2. The Florida Project
This movie opened eyes to an underbelly population minutes away from the supposed happiest place on earth. Sean Baker has these ideas to create stories based on real places, using real people, which should be revered. (As evident with Tangerine) Willem DaFoe, who plays motel manager Bobby, stars in the movie, yes, but outside of DaFoe the cast consists of Floridians who probably never expected to be in an Oscar-worthy film. The essence of childhood’s portrayed in this feature film, and what exactly it’s like growing up poor adjacent to Disney World. It’s haunting how real Baker makes this movie feel.
1. Get Out
Back in March, the night before a major snowstorm hit Albany, NY, my cousin and roommate Chuck and I, ventured to a theater to see this flawless film.

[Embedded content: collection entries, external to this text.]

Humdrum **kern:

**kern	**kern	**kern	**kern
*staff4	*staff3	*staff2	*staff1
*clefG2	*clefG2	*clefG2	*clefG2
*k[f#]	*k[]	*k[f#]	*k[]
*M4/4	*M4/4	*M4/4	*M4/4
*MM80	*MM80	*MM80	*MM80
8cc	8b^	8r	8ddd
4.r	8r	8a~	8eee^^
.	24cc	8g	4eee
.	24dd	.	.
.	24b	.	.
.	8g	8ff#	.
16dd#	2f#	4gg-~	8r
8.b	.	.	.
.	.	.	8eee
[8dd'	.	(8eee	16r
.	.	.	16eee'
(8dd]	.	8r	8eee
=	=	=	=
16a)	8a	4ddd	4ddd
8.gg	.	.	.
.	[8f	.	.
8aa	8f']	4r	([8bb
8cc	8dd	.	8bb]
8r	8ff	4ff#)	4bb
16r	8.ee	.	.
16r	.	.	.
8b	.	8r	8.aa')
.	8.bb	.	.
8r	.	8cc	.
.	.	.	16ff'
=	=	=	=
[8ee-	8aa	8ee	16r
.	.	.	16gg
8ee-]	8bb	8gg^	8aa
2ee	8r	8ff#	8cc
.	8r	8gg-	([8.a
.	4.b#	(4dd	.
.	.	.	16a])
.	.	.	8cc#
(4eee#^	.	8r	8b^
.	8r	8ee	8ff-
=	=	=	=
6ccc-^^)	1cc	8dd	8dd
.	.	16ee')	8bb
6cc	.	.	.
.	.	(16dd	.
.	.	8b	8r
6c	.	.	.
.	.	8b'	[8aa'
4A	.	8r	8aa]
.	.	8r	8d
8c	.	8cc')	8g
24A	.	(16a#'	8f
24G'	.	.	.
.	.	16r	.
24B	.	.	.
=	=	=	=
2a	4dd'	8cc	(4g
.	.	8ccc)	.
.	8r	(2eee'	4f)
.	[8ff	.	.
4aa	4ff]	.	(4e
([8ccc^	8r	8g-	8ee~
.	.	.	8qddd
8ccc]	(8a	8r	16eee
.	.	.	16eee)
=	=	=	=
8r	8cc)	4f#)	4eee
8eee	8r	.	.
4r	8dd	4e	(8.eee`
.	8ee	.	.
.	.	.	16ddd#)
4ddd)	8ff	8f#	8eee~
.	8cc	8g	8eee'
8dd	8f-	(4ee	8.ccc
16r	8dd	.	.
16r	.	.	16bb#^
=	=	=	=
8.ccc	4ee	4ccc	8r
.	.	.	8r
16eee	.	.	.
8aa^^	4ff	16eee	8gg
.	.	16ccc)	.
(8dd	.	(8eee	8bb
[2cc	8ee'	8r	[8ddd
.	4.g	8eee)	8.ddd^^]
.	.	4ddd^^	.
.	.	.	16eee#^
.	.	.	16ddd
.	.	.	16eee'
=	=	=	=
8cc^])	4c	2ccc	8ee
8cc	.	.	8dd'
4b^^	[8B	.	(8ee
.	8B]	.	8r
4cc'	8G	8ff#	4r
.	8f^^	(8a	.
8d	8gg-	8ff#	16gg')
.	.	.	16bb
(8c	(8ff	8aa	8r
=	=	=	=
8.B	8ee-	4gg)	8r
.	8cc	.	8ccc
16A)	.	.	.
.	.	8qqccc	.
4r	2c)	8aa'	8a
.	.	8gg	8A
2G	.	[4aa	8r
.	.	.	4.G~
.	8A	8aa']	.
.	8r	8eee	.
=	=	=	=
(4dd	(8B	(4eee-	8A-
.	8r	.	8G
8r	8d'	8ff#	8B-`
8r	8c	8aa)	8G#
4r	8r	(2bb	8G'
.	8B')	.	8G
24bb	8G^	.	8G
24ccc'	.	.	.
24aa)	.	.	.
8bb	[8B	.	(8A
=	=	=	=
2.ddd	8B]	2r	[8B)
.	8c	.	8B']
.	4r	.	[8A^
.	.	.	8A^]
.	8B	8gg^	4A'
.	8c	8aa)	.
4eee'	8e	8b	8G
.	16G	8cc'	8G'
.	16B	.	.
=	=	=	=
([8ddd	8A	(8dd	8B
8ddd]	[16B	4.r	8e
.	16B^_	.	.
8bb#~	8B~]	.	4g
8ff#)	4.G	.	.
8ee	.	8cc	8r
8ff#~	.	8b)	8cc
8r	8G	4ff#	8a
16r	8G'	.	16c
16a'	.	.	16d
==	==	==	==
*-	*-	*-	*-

It’s everything a viewer could possibly want from a movie. It had excitement, it had humor, it had stupendous acting. Chris Washington (Daniel Kaluuya) has to spend the weekend at his girlfriend Rose Armitage (Allison Williams) family’s house. Washington has never met her family, and even though his friend, Rod Williams (LilRel Howery) tried to warn him, he makes an unforgettable trip to the Armitage’s. Get Out was an experience unlike anything. The theater reacted to every scene like it was Super Bowl LI. Jordan Peele knocked his first directed movie right out of the park. See this movie.